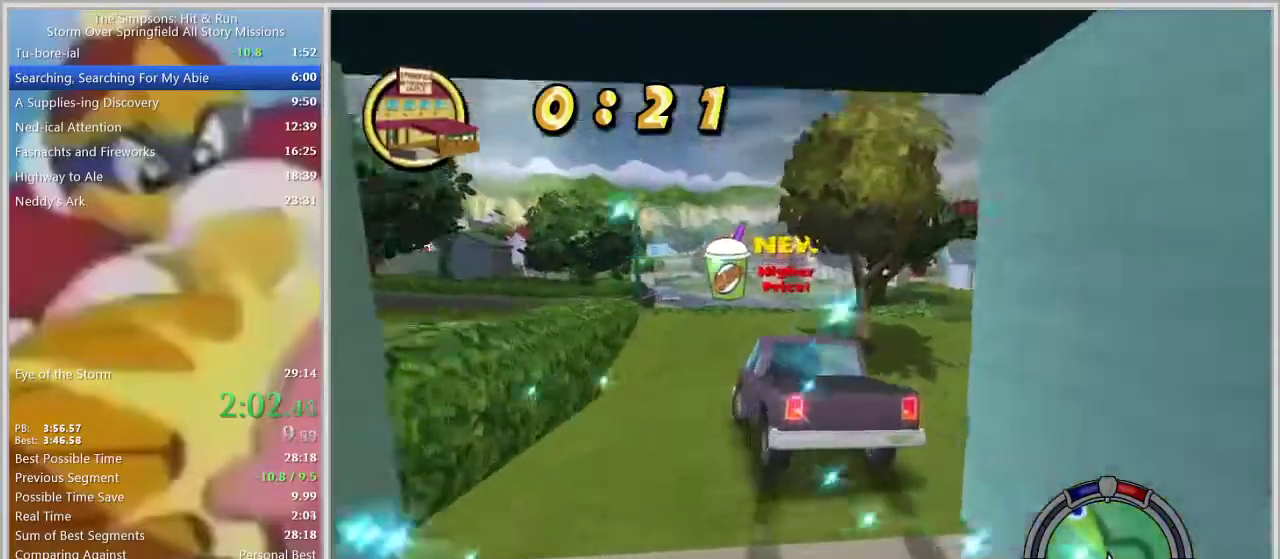
{"buttons": ["SQUARE"], "left_stick": "left", "right_stick": "center", "events": [[67, "left_stick", "center"], [433, "left_stick", "left"]]}
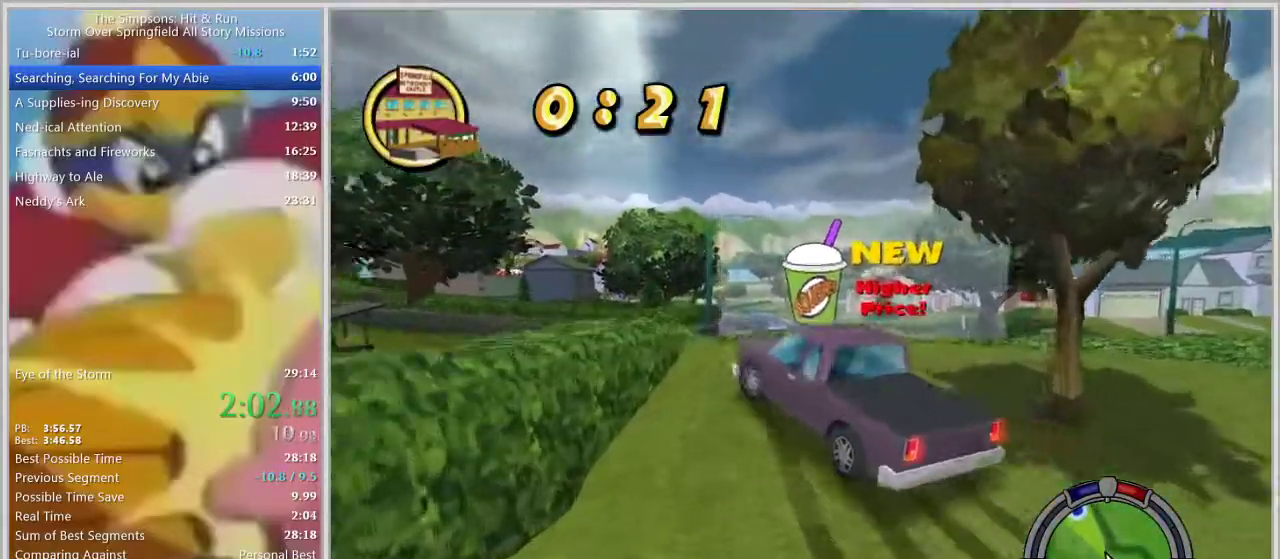
{"buttons": [], "left_stick": "left", "right_stick": "center", "events": [[100, "SQUARE", "up"], [117, "left_stick", "center"], [233, "left_stick", "left"]]}
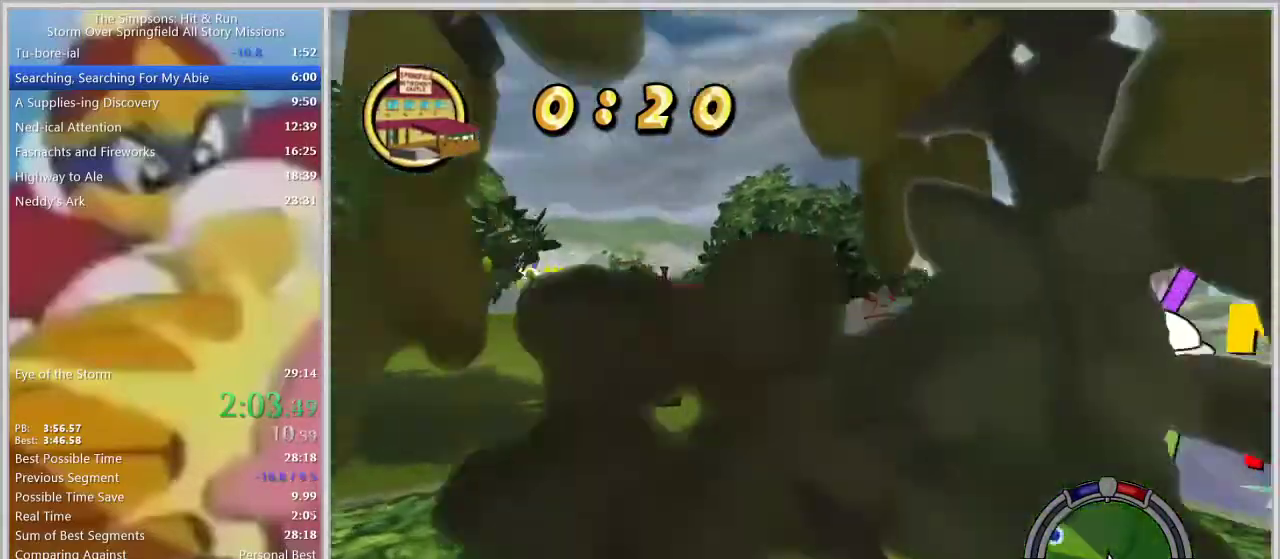
{"buttons": ["L1"], "left_stick": "center", "right_stick": "center", "events": [[167, "left_stick", "center"], [467, "L1", "down"]]}
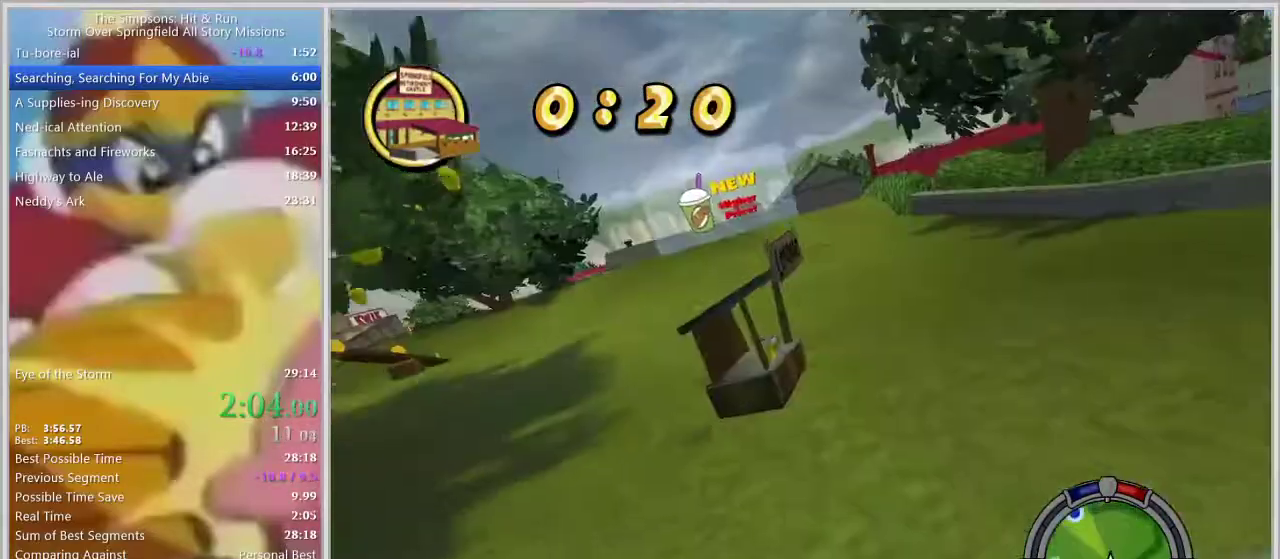
{"buttons": [], "left_stick": "left", "right_stick": "center", "events": [[50, "L1", "up"], [233, "left_stick", "left"]]}
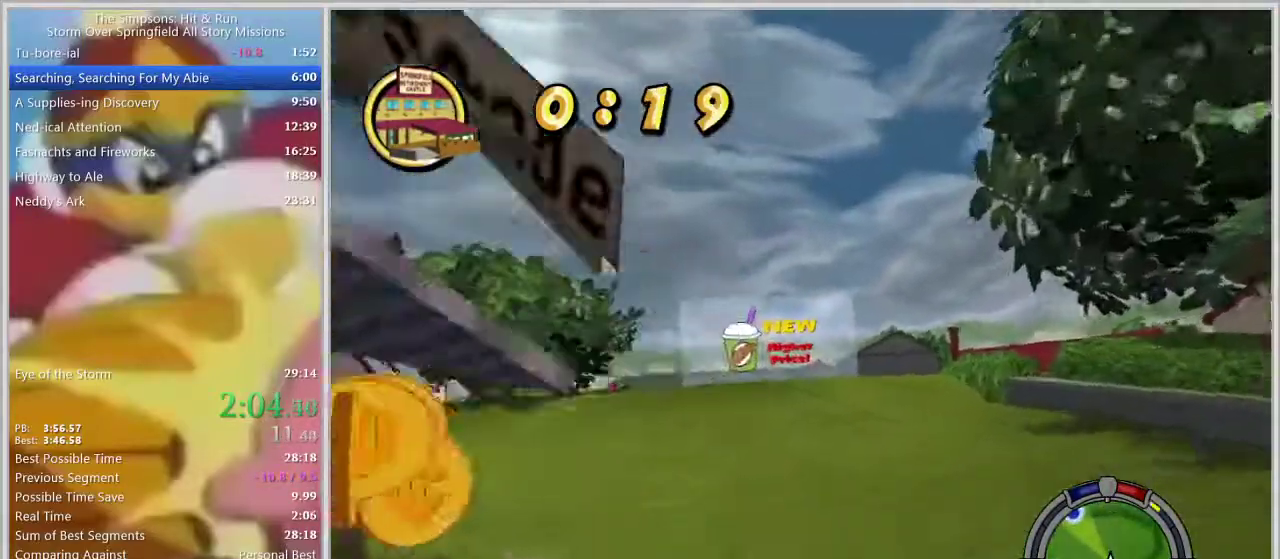
{"buttons": [], "left_stick": "left", "right_stick": "center", "events": []}
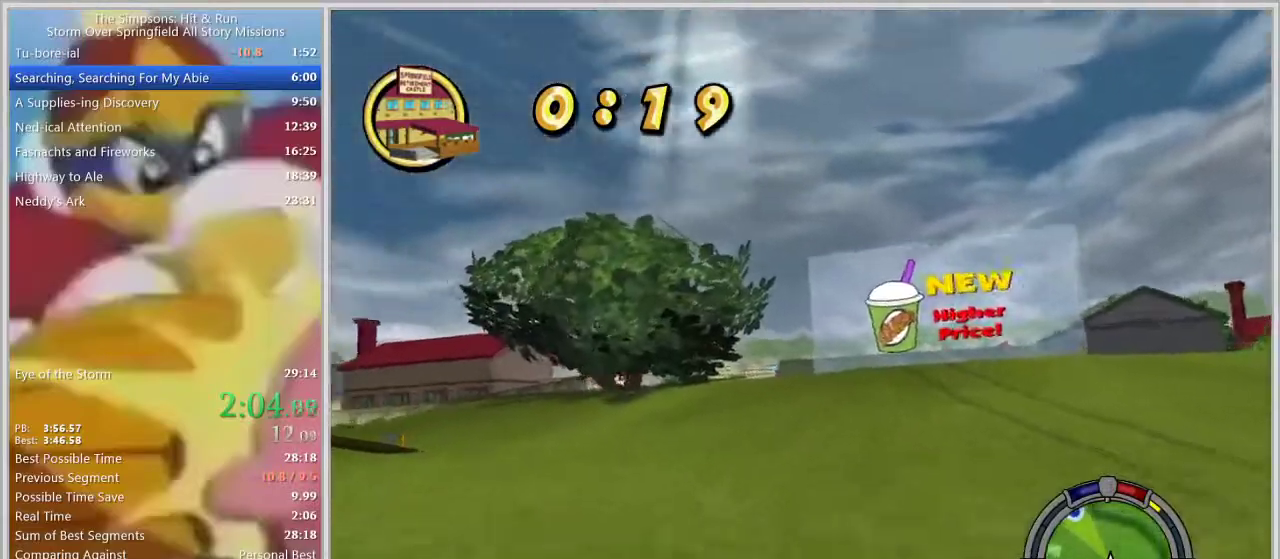
{"buttons": [], "left_stick": "right", "right_stick": "center", "events": [[117, "left_stick", "center"], [183, "left_stick", "right"]]}
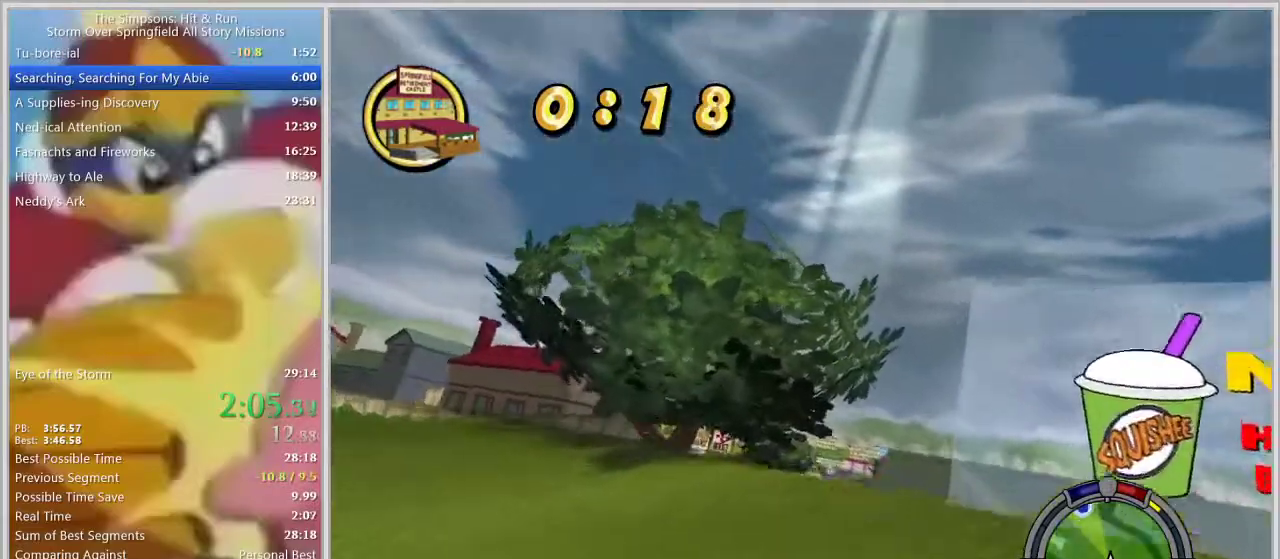
{"buttons": [], "left_stick": "center", "right_stick": "center", "events": [[17, "left_stick", "center"], [167, "left_stick", "left"], [267, "left_stick", "center"]]}
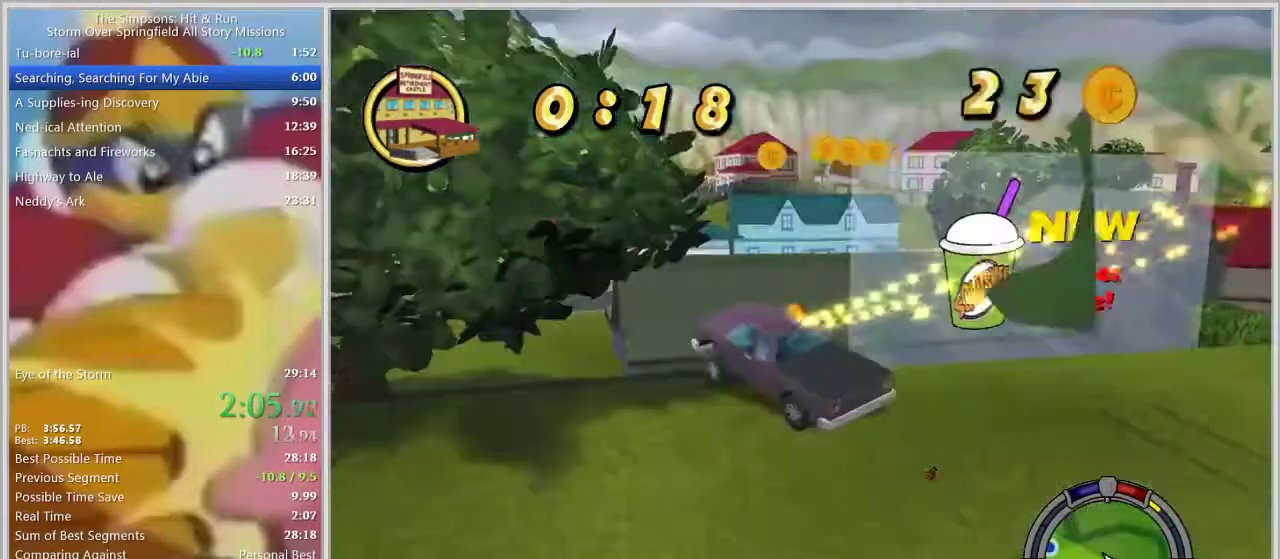
{"buttons": [], "left_stick": "center", "right_stick": "down", "events": [[317, "right_stick", "down"]]}
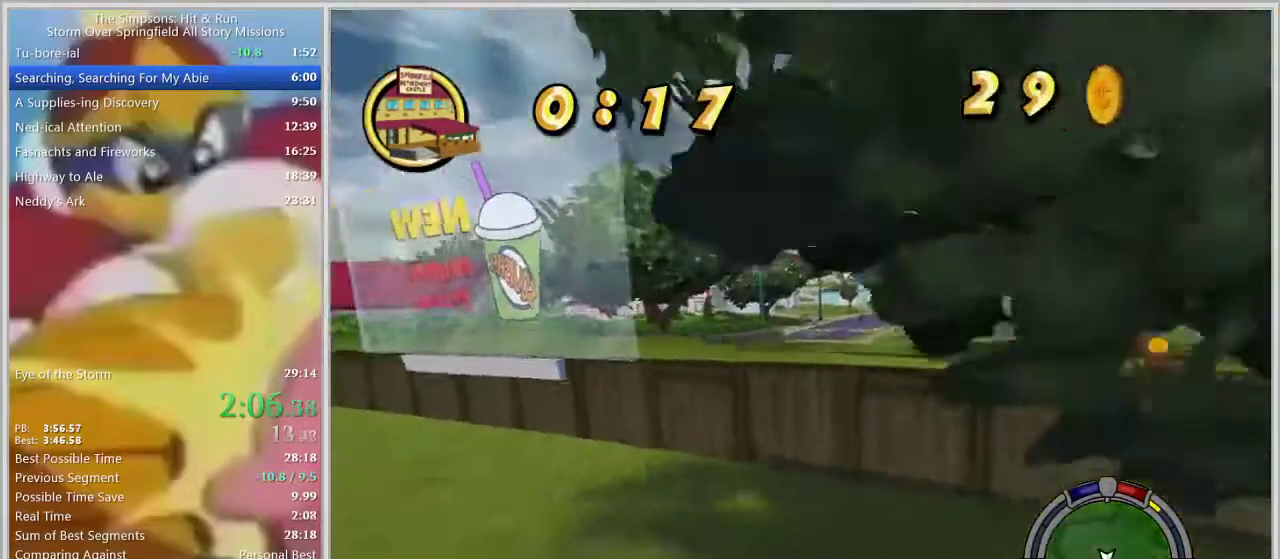
{"buttons": [], "left_stick": "left", "right_stick": "center", "events": [[100, "right_stick", "center"], [250, "left_stick", "left"]]}
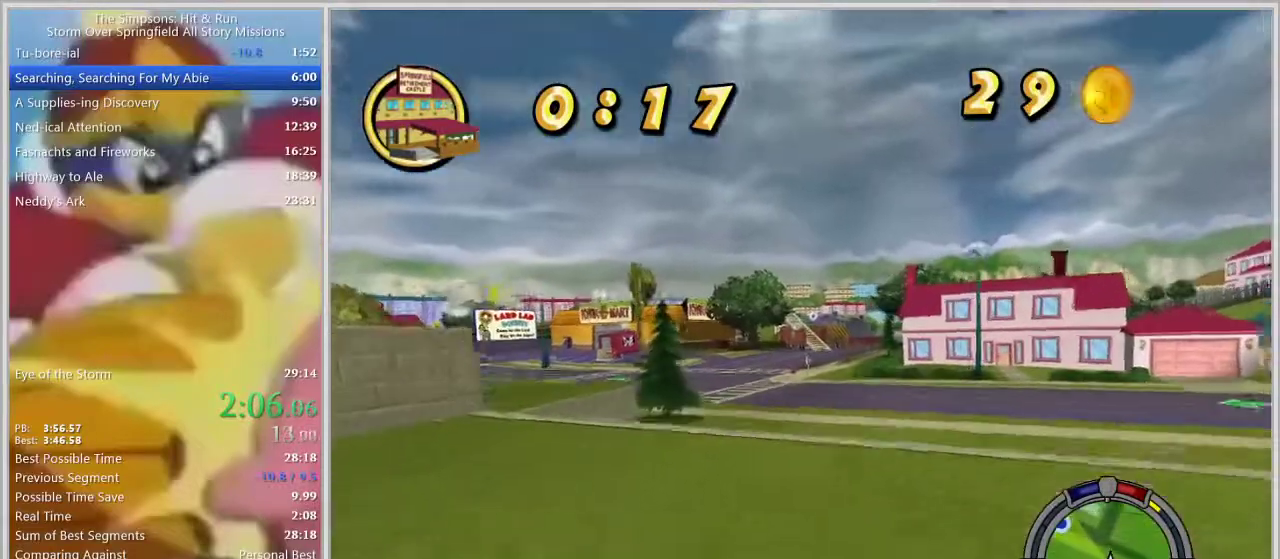
{"buttons": [], "left_stick": "left", "right_stick": "center", "events": []}
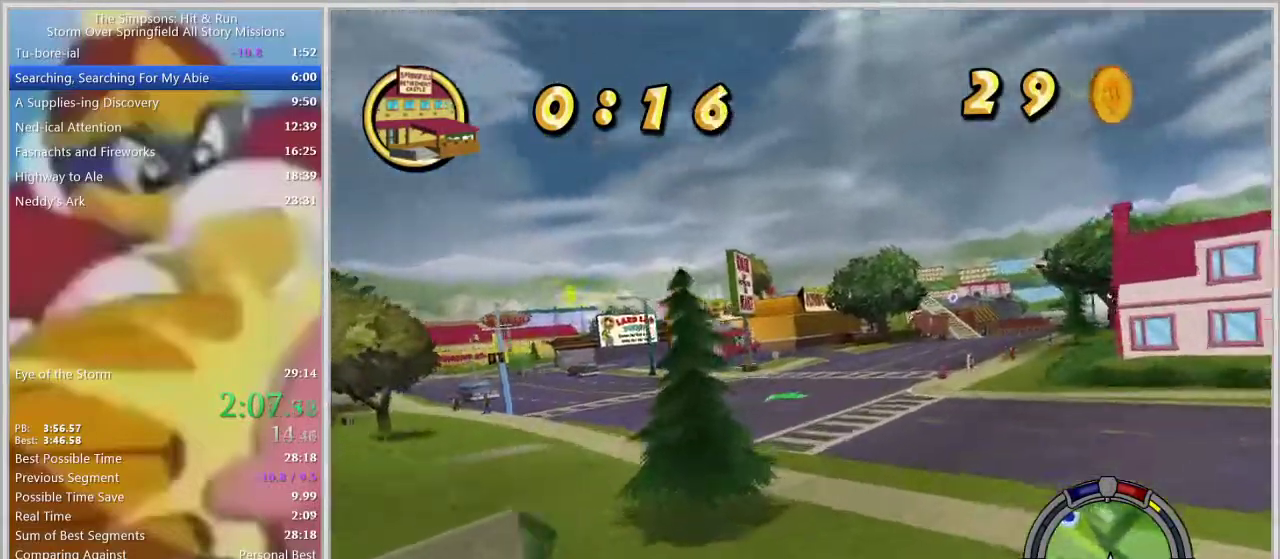
{"buttons": [], "left_stick": "center", "right_stick": "center", "events": [[467, "left_stick", "center"]]}
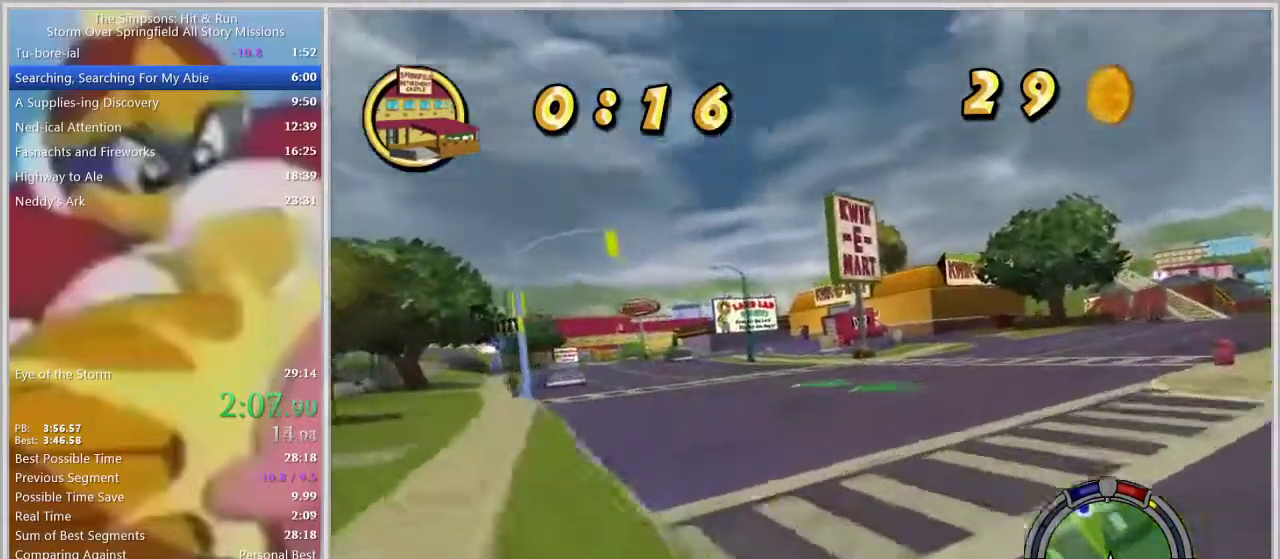
{"buttons": [], "left_stick": "center", "right_stick": "center", "events": [[33, "left_stick", "left"], [217, "left_stick", "center"]]}
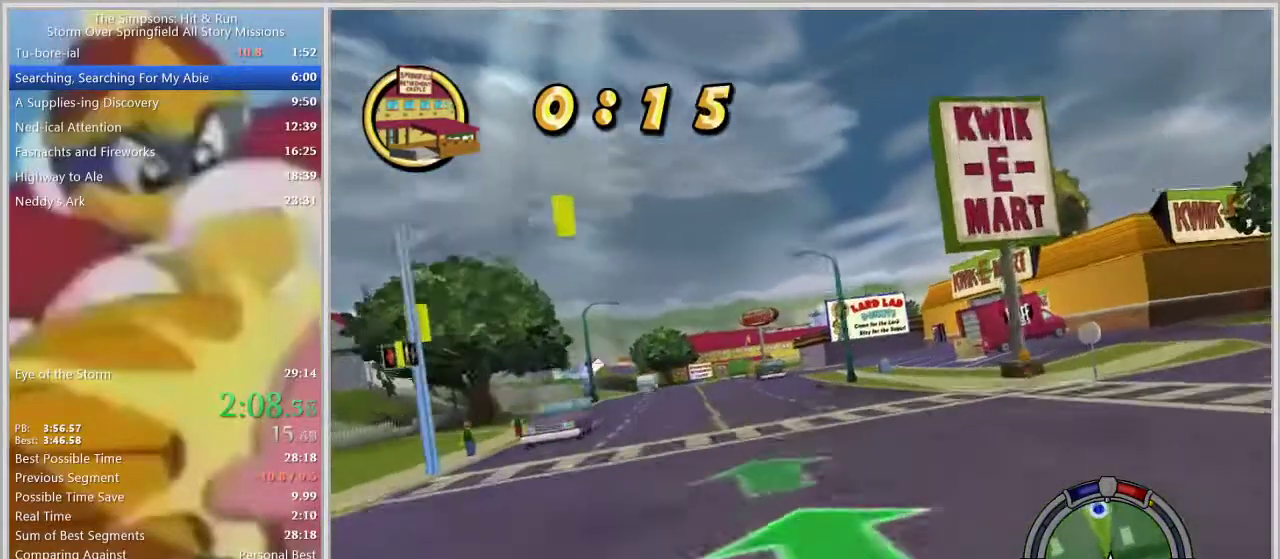
{"buttons": [], "left_stick": "center", "right_stick": "center", "events": [[50, "left_stick", "left"], [383, "left_stick", "center"]]}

**Required action**
Your answer must be the entries repeated exactly, with no pictures.

**Written solution**
{"buttons": ["SQUARE"], "left_stick": "left", "right_stick": "center", "events": [[67, "left_stick", "center"], [433, "left_stick", "left"]]}
{"buttons": [], "left_stick": "left", "right_stick": "center", "events": [[100, "SQUARE", "up"], [117, "left_stick", "center"], [233, "left_stick", "left"]]}
{"buttons": ["L1"], "left_stick": "center", "right_stick": "center", "events": [[167, "left_stick", "center"], [467, "L1", "down"]]}
{"buttons": [], "left_stick": "left", "right_stick": "center", "events": [[50, "L1", "up"], [233, "left_stick", "left"]]}
{"buttons": [], "left_stick": "left", "right_stick": "center", "events": []}
{"buttons": [], "left_stick": "right", "right_stick": "center", "events": [[117, "left_stick", "center"], [183, "left_stick", "right"]]}
{"buttons": [], "left_stick": "center", "right_stick": "center", "events": [[17, "left_stick", "center"], [167, "left_stick", "left"], [267, "left_stick", "center"]]}
{"buttons": [], "left_stick": "center", "right_stick": "down", "events": [[317, "right_stick", "down"]]}
{"buttons": [], "left_stick": "left", "right_stick": "center", "events": [[100, "right_stick", "center"], [250, "left_stick", "left"]]}
{"buttons": [], "left_stick": "left", "right_stick": "center", "events": []}
{"buttons": [], "left_stick": "center", "right_stick": "center", "events": [[467, "left_stick", "center"]]}
{"buttons": [], "left_stick": "center", "right_stick": "center", "events": [[33, "left_stick", "left"], [217, "left_stick", "center"]]}
{"buttons": [], "left_stick": "center", "right_stick": "center", "events": [[50, "left_stick", "left"], [383, "left_stick", "center"]]}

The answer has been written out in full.